2006年に国内大手家電メーカー・東芝の薄型テレビブランドとして誕生した「REGZA(レグザ)」。
11年の地上アナログ放送の停波によるテレビの買い替え期には、高画質や多機能を求めるマニア層から高い支持を集めた大人気ブランドだ。

しかし、15年に発覚した同社の不正会計疑惑のあおりを受け、テレビ事業を手掛ける東芝映像ソリューションは、18年に中国のハイセンスグループに売却された。
大手国内メーカーの事業が分割され、海外メーカーに買収されていくその姿は、台湾・鴻海科技集団によるシャープの買収と並んで、家電メーカーの落日の象徴として語られることもあった。
しかし、レグザブランドはハイセンス傘下となった後、販売網の混乱などで一時的にシェアが落ちたもの、結果的に大きく飛躍。トップシェアに届くところまで業績を回復しているのだ。
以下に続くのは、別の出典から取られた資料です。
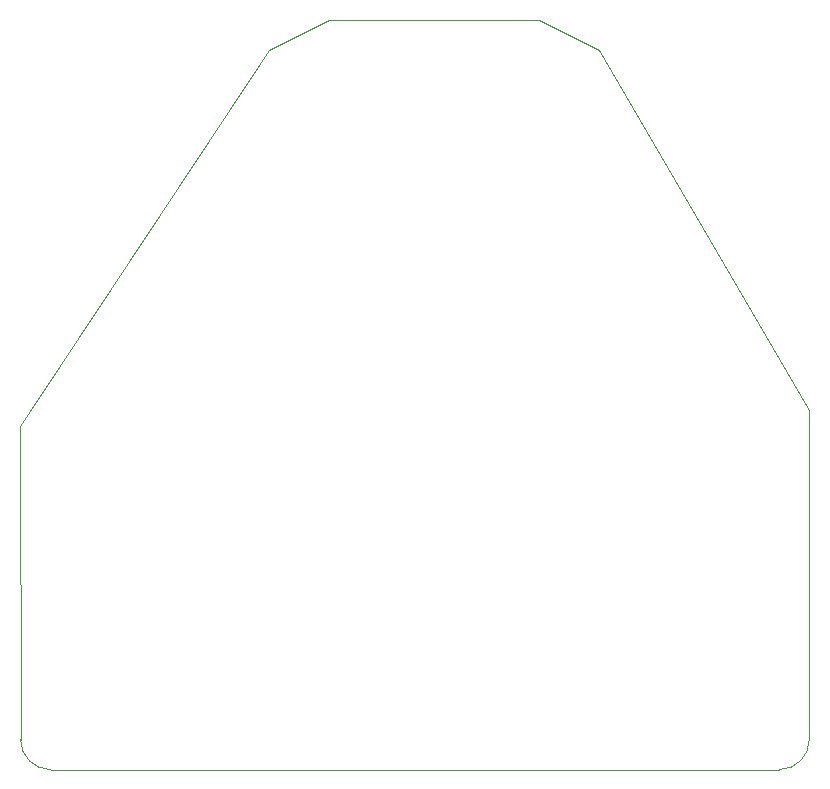
<source format=gm1>
%TF.GenerationSoftware,KiCad,Pcbnew,(6.0.8)*%
%TF.CreationDate,2023-04-02T10:00:47-07:00*%
%TF.ProjectId,FCP_steering_splitter,4643505f-7374-4656-9572-696e675f7370,rev?*%
%TF.SameCoordinates,Original*%
%TF.FileFunction,Profile,NP*%
%FSLAX46Y46*%
G04 Gerber Fmt 4.6, Leading zero omitted, Abs format (unit mm)*
G04 Created by KiCad (PCBNEW (6.0.8)) date 2023-04-02 10:00:47*
%MOMM*%
%LPD*%
G01*
G04 APERTURE LIST*
%TA.AperFunction,Profile*%
%ADD10C,0.100000*%
%TD*%
G04 APERTURE END LIST*
D10*
X182880000Y-63500000D02*
X165100000Y-33020000D01*
X118636051Y-93980000D02*
X180340000Y-93980000D01*
X116077639Y-64915812D02*
X137160000Y-33020000D01*
X116096100Y-91440000D02*
G75*
G03*
X118636051Y-93980000I2540000J0D01*
G01*
X116096051Y-91440000D02*
X116077639Y-64915812D01*
X165100000Y-33020000D02*
X160020000Y-30480000D01*
X160020000Y-30480000D02*
X142240000Y-30480000D01*
X182880000Y-91440000D02*
X182880000Y-63500000D01*
X180340000Y-93980000D02*
G75*
G03*
X182880000Y-91440000I0J2540000D01*
G01*
X142240000Y-30480000D02*
X137160000Y-33020000D01*
M02*

</source>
この状況が大きく変わるのが15年だ。東芝本社で発覚した不正会計疑惑により、家電事業全体も窮地に立たされる。
テレビ事業は、家電全般を担当していた子会社である東芝ライフスタイルから分割され、東芝映像ソリューションとなり、その後17年11月に中国のハイセンスグループへ発行株式の95%が売却された。

 東芝のネガティブな報道が連日続き、会社の先行きも不透明になったことなどで、レグザの人気も急速に低下していく。シェアは最終的に12〜13%まで下落したそうだ。

 また体制の変更に伴って、商流も変更。東芝時代は、販売会社を通して製品を量販店へ卸していたが、ハイセンスグループになったことで、
販売体制の見直しも迫られた。量販店から見ると口座や取引先が変更になったことで、ここでも混乱が発生。これもシェア下落の一因となった。

 しかし中国市場ナンバーワン、世界市場4位のハイセンスグループの傘下に入ることは決してマイナスではなかった。

 「我々は、世界市場で戦うハイセンスグループに、レグザの技術力はすごいと認められて入ったと思っています。買収に当たって東芝へ戻った社員もいますが、
映像づくりのキーマンは全員残っていますので、基本的に開発力は変わっていません。むしろ、ハイセンスグループ入りしたことで加速しています」(本村さん)

 最も大きいのは調達コストだ。世界シェアには名を連ねなかった東芝1社での調達力と、世界トップクラスの調達力はレベルが違ったと本村さんは語る。
さらに製品開発で最もコストがかかる金型へ投資もハイセンスと共有でき、テレビの組み立てもハイセンスの最新鋭工場が使えるなど、メリットは多かった。

 「レグザブランドの製品はすべてオリジナルデザインです。ただベースの金型などは、ハイセンスのものを使うこともあります。
例えば77インチの有機ELテレビのような高額商品は、販売数はそれほどないのに、金型だけで数億円かかります。つまり、日本国内の販売だけだと作れません。
それがハイセンスグループの金型として、我々も使えるのです」(本村さん)

 さらハイセンスがテレビを主力にするメーカーだったため、映像に対する投資を惜しみなく行う点も大きく奏功した。それを象徴するのが、
CES 2022で発表した新開発の映像プロセッサ・レグザエンジン「ZR α」だ。本村さんによると、この映像プロセッサの開発には3年以上の期間と数十億円のコストが掛かっているという。